FOLHA DE S.PAULO - 13/06/11
SÃO PAULO - Dilma Rousseff poderia ter se desincumbido de maneira mais ou menos protocolar do compromisso. A carta que endereçou a Fernando Henrique Cardoso vai muito além disso. A presidente foi efusiva no depoimento que integra a homenagem aos 80 anos do tucano (www.fhc80anos.com.br).

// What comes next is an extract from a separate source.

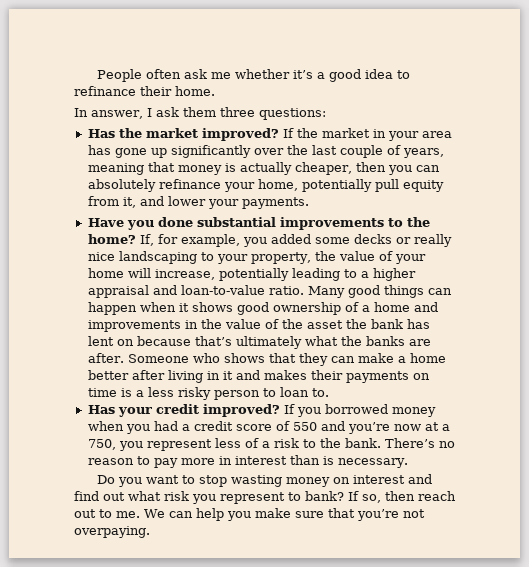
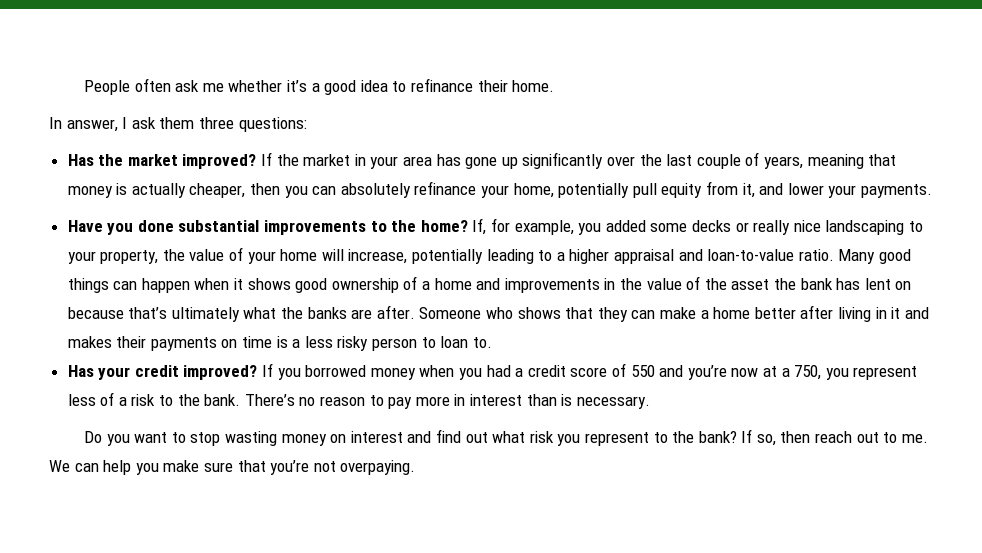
(301, 496) none -> [672,431,695,443] the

"Acadêmico inovador", "político habilidoso", "ministro-arquiteto de um plano duradouro de saída da hiperinflação", "presidente que contribuiu decisivamente para a consolidação da estabilidade econômica", "democrata". Depois de elencar essas qualidades, sem esconder que eles têm divergências, Dilma reconhece ter "admiração por sua abertura ao confronto franco e respeitoso de ideias". E termina com um "afetuoso abraço" ao "querido presidente". Imagine se alguém ficou enciumado "neste país"...
Afora o tom carinhoso, que nela não é comum, prevalece na sua fala a perspectiva histórica, e não a lógica da disputa política. Dilma dá um sentido de continuidade aos governos de FHC e Lula, além de estabelecer uma identidade de fundo entre a militante e o intelectual que combateram a ditadura.
É curioso que Dilma faça o gesto que Lula, enquanto presidente, jamais foi capaz de fazer. Pelo contrário, seu governo deu livre curso à narrativa da "herança maldita". Entre outras coisas, porque Lula tinha a necessidade, mais pessoal do que só política, de derrotar FHC em todas as frentes para se apresentar como marco zero de uma nova era.
É mais irônico, no entanto, que Dilma tenha feito o reconhecimento histórico que o próprio PSDB não soube ou não quis fazer ao longo dos últimos dez anos. Em três campanhas presidenciais -2002, 2006, 2010-, o legado do ex-presidente foi posto de lado por Serra e Alckmin, distintos em quase tudo.
A forma de Dilma se relacionar com o passado e com seus principais adversários políticos é diferente da que herdou do seu antecessor. Mais sóbria e menos autoindulgente. Parece melhor assim.